Document extract: Begin

Scientists warn that the Gulf Stream system could shut down after 2100, driving extreme winters, drying summers, and chaotic rainfall shifts.
In scenarios where greenhouse gas emissions remain high, the Atlantic Meridional Overturning Circulation (AMOC) could completely collapse sometime after the year 2100. The AMOC, which includes the Gulf Stream, is one of the most important systems of ocean currents on Earth.
A new study involving the Potsdam Institute for Climate Impact Research (PIK) warns that its shutdown would sharply reduce the ocean’s ability to transport heat northward. The result would be much drier summers and far harsher winters in northwestern Europe, along with major changes to rainfall patterns in the tropics.
“Most climate projections stop at 2100. But some of the standard models of the IPCC – the Intergovernmental Panel on Climate Change – have now run centuries into the future and show very worrying results,” says Sybren Drijfhout from the Royal Netherlands Meteorological Institute, the lead author of the study published in Environmental Research Letters.
“The deep overturning in the northern Atlantic slows drastically by 2100 and completely shuts off thereafter in all high-emission scenarios, and even in some intermediate and low-emission scenarios. That shows the shutdown risk is more serious than many people realise.”

Document extract: End
Supplied entries: Begin

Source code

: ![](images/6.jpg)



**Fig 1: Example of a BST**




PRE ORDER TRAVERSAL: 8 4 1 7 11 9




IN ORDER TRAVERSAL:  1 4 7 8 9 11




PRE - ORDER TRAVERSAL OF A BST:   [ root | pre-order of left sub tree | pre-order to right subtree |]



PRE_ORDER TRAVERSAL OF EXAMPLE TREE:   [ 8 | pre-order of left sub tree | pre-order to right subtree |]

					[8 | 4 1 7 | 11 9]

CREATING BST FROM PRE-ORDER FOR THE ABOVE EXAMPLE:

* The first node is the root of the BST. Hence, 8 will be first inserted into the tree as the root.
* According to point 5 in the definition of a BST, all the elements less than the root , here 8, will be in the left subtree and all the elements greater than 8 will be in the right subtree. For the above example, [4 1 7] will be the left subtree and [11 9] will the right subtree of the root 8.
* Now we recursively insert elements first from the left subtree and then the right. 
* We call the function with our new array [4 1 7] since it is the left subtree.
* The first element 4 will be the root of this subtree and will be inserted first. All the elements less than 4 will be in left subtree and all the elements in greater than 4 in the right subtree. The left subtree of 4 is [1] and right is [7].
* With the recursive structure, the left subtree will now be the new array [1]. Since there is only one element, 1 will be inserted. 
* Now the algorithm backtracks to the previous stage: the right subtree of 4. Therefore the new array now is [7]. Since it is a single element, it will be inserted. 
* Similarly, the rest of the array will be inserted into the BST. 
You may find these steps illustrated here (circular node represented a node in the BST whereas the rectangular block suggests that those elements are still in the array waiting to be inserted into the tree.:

Supplied entries: End
Supplied entries: Begin

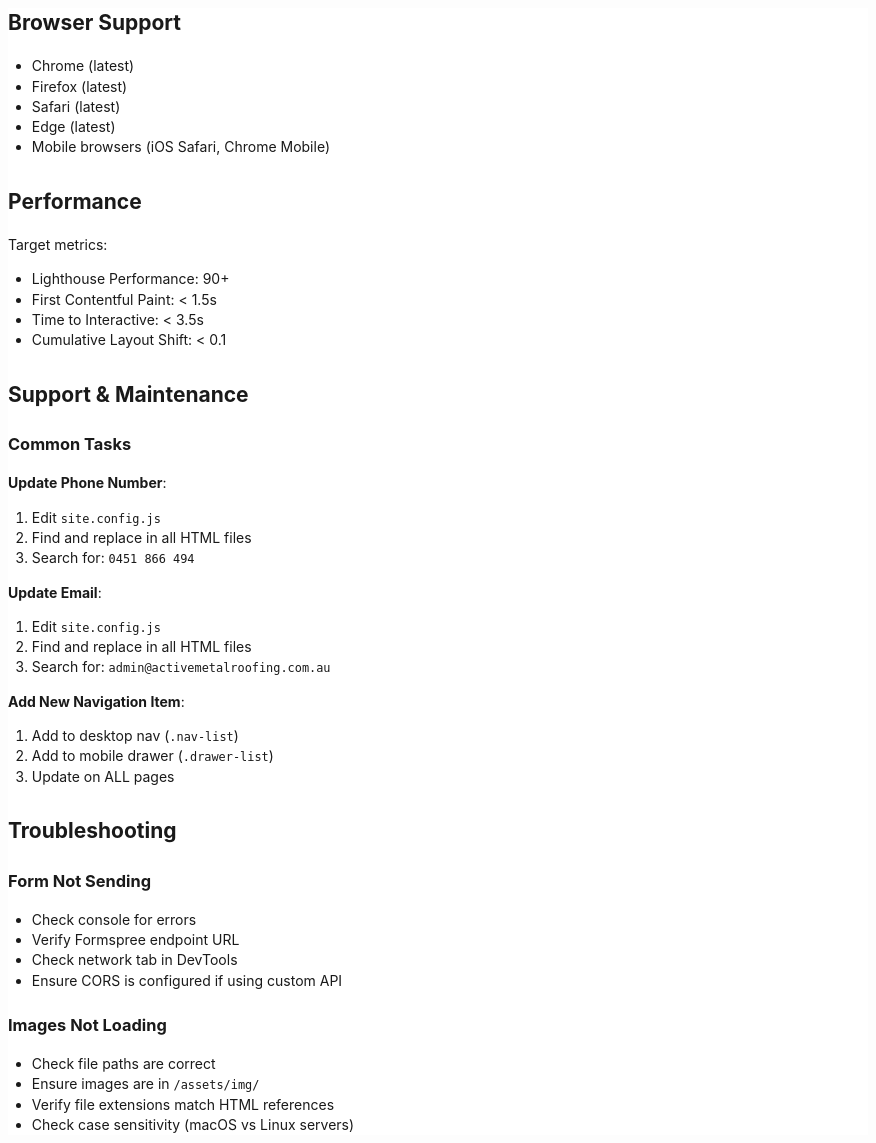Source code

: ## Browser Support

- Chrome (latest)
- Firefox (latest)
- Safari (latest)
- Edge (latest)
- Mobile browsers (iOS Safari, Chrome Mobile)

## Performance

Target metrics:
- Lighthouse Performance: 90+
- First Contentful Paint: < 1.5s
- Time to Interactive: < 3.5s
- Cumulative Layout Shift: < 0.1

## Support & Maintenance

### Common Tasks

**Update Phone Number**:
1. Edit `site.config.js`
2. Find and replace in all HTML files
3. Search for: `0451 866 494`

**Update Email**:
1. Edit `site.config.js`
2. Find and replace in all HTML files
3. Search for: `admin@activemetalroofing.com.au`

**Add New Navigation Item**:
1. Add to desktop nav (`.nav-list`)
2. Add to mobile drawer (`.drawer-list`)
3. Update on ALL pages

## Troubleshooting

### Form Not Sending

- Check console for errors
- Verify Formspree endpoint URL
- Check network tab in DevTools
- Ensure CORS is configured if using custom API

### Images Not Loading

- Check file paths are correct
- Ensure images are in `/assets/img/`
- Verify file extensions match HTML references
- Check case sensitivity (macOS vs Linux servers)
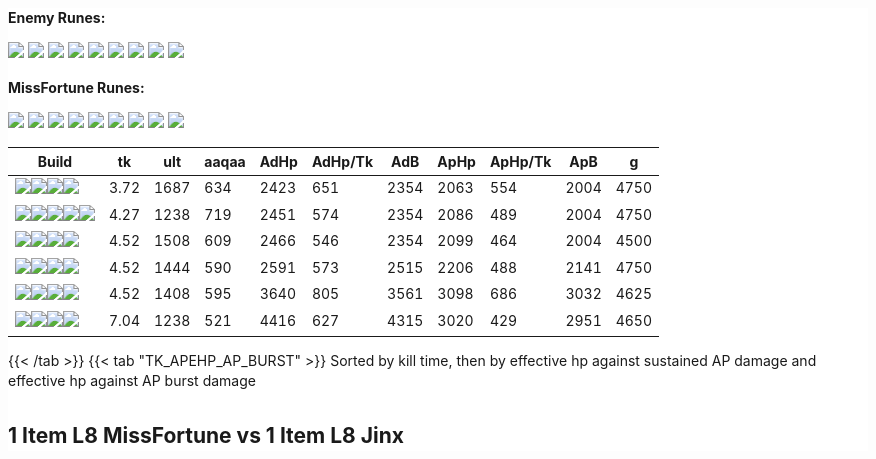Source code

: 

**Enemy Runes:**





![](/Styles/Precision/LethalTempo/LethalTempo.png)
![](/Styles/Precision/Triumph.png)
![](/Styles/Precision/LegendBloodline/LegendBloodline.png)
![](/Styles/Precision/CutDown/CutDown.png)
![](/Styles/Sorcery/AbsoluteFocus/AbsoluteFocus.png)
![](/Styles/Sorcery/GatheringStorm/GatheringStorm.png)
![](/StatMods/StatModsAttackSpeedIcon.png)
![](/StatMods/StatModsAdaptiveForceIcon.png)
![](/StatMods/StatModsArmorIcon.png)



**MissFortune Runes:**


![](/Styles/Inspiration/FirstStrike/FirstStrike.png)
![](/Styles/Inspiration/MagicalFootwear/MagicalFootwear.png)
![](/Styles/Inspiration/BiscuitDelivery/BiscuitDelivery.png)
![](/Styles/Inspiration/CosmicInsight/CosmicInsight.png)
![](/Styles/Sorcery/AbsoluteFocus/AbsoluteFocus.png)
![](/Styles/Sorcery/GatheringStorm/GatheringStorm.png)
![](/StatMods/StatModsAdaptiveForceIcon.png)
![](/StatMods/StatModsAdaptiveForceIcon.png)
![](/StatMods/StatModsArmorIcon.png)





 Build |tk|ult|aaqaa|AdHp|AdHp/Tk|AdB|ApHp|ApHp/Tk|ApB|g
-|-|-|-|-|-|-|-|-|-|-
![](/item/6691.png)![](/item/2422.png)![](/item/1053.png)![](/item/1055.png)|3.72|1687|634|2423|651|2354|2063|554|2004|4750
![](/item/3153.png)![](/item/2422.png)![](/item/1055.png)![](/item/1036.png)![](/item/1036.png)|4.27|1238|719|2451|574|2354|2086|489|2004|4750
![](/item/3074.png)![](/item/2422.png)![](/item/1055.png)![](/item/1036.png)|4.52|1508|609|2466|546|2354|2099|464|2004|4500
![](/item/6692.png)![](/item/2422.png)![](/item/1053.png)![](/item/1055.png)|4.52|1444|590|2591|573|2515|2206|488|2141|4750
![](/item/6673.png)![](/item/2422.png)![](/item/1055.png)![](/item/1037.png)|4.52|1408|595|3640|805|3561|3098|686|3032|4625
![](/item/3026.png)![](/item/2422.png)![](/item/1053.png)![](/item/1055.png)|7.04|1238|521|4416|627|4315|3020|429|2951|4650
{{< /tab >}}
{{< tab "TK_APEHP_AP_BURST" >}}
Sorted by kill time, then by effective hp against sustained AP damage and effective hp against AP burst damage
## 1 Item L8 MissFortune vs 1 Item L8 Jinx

Supplied entries: End
Supplied entries: Begin

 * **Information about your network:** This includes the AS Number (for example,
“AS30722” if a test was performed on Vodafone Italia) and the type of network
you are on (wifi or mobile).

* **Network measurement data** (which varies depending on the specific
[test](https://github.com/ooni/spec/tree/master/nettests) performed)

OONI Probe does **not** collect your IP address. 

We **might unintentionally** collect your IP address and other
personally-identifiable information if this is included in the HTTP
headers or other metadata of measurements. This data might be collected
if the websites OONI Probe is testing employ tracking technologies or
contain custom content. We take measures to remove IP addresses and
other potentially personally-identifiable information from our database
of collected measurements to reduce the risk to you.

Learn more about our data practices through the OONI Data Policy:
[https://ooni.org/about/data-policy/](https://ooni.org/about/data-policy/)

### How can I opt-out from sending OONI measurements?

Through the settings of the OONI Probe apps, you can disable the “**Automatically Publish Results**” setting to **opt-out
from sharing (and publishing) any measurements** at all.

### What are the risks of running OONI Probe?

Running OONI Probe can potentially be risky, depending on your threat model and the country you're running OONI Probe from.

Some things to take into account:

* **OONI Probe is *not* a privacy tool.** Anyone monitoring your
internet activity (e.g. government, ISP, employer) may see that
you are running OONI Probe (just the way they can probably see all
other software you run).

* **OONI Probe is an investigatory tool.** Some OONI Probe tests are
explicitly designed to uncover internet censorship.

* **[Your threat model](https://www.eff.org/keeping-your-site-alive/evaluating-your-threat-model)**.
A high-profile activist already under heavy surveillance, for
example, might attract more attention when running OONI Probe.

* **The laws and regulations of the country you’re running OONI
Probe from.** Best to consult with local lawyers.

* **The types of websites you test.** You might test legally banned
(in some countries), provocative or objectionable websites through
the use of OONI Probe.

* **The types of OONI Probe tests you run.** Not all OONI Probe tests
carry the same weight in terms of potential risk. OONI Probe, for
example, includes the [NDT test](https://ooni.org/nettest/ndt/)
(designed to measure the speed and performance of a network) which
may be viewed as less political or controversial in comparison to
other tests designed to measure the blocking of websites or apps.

Supplied entries: End

• What you need to do:
1. According to the AMOC article, which journal published the study led by Sybren Drijfhout?
2. List every institution or organization named in the AMOC article.
3. From the AMOC article, extract everything from "A new study" down to "Environmental Research Letters.".

• Task responses:
1. Environmental Research Letters.

2.
- Potsdam Institute for Climate Impact Research (PIK)
- Intergovernmental Panel on Climate Change (IPCC)
- Royal Netherlands Meteorological Institute

3.
A new study involving the Potsdam Institute for Climate Impact Research (PIK) warns that its shutdown would sharply reduce the ocean’s ability to transport heat northward. The result would be much drier summers and far harsher winters in northwestern Europe, along with major changes to rainfall patterns in the tropics.
“Most climate projections stop at 2100. But some of the standard models of the IPCC – the Intergovernmental Panel on Climate Change – have now run centuries into the future and show very worrying results,” says Sybren Drijfhout from the Royal Netherlands Meteorological Institute, the lead author of the study published in Environmental Research Letters.